### Required action
Return each line of the listing that contains the string "left".

### Exercise data
╭──
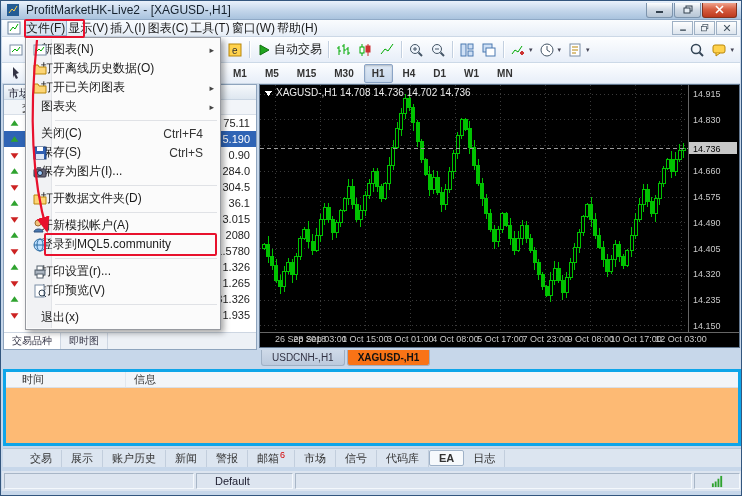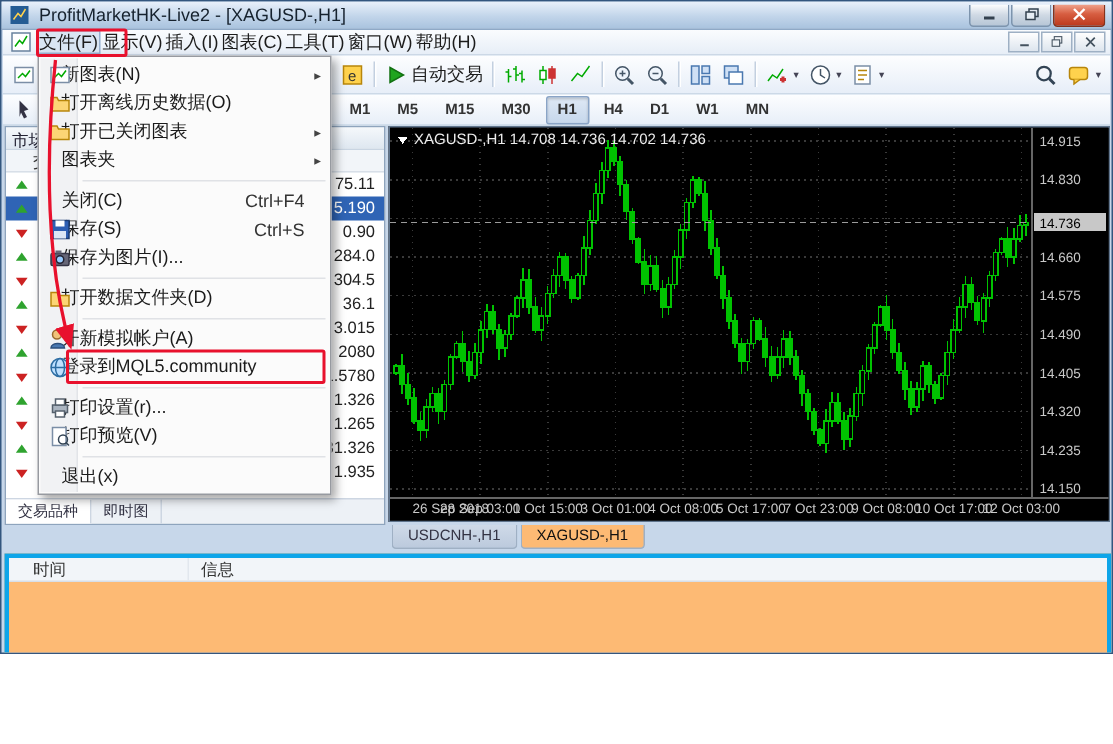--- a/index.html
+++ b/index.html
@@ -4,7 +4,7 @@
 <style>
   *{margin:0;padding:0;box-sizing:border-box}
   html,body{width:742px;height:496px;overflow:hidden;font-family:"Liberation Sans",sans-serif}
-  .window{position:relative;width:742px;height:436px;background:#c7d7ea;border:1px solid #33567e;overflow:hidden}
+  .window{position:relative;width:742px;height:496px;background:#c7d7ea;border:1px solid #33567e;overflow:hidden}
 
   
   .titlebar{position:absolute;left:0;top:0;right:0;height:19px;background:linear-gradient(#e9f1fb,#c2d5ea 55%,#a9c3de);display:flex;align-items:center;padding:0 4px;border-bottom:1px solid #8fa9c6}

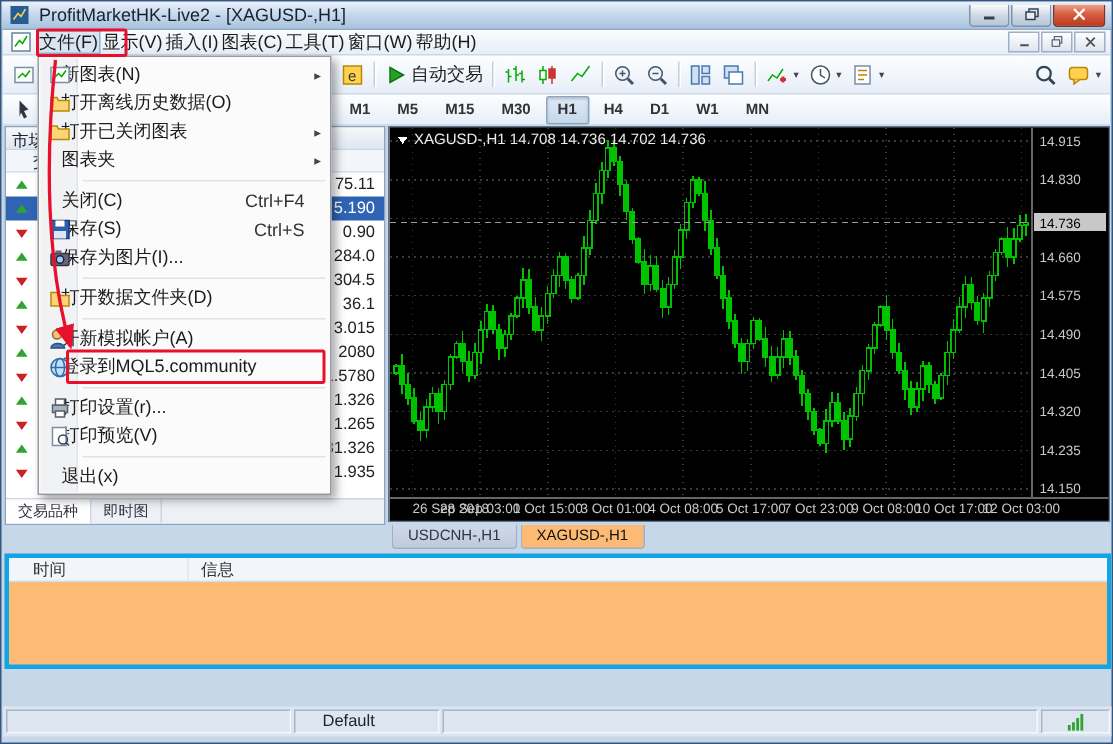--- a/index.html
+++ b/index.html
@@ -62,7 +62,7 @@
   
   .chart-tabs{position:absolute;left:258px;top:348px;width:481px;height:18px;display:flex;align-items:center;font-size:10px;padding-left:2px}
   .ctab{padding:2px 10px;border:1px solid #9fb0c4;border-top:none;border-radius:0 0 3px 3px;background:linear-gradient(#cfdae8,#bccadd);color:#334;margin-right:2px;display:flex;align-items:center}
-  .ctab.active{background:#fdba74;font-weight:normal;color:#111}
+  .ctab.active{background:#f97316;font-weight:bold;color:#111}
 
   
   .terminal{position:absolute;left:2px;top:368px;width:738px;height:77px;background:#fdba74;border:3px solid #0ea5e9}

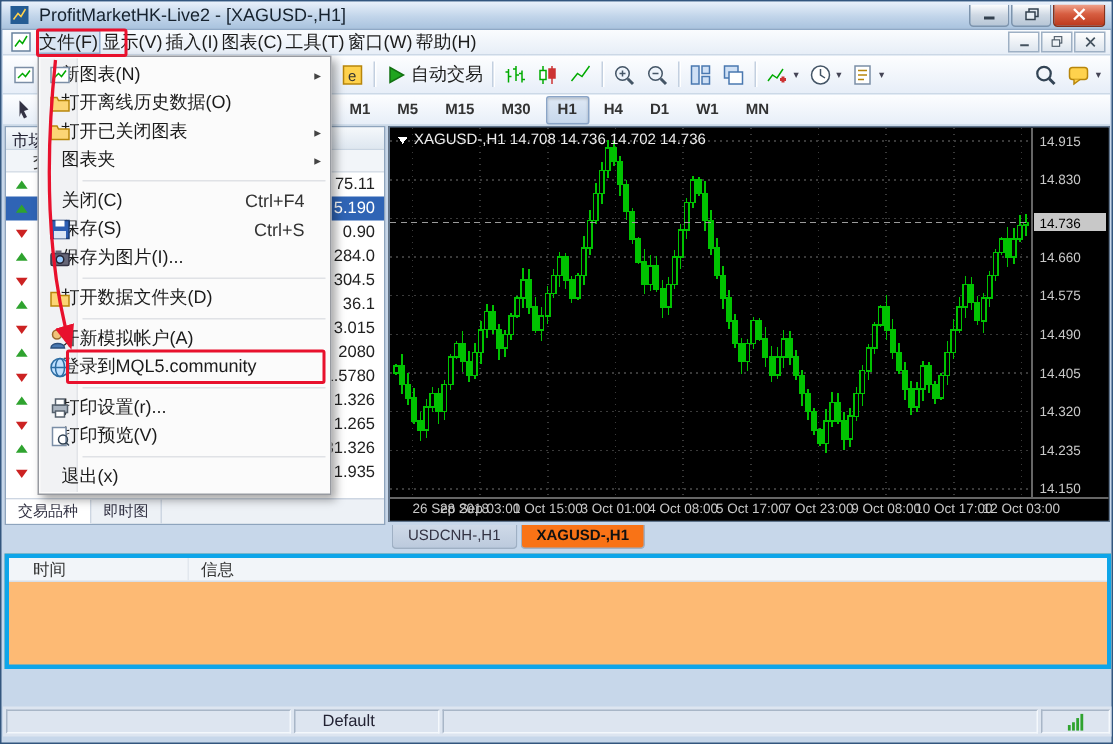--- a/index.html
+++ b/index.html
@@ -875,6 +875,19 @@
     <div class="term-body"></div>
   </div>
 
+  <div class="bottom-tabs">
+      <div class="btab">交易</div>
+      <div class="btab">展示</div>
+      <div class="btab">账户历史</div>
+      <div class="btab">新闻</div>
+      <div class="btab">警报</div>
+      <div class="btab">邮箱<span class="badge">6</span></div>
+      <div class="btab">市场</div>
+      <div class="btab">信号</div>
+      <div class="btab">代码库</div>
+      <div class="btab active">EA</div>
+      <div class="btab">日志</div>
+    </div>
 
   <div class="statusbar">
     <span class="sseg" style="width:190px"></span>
╰──
### Answer space
   .titlebar{position:absolute;left:0;top:0;right:0;height:19px;background:linear-gradient(#e9f1fb,#c2d5ea 55%,#a9c3de);display:flex;align-items:center;padding:0 4px;border-bottom:1px solid #8fa9c6}
   .chart-tabs{position:absolute;left:258px;top:348px;width:481px;height:18px;display:flex;align-items:center;font-size:10px;padding-left:2px}
   .terminal{position:absolute;left:2px;top:368px;width:738px;height:77px;background:#fdba74;border:3px solid #0ea5e9}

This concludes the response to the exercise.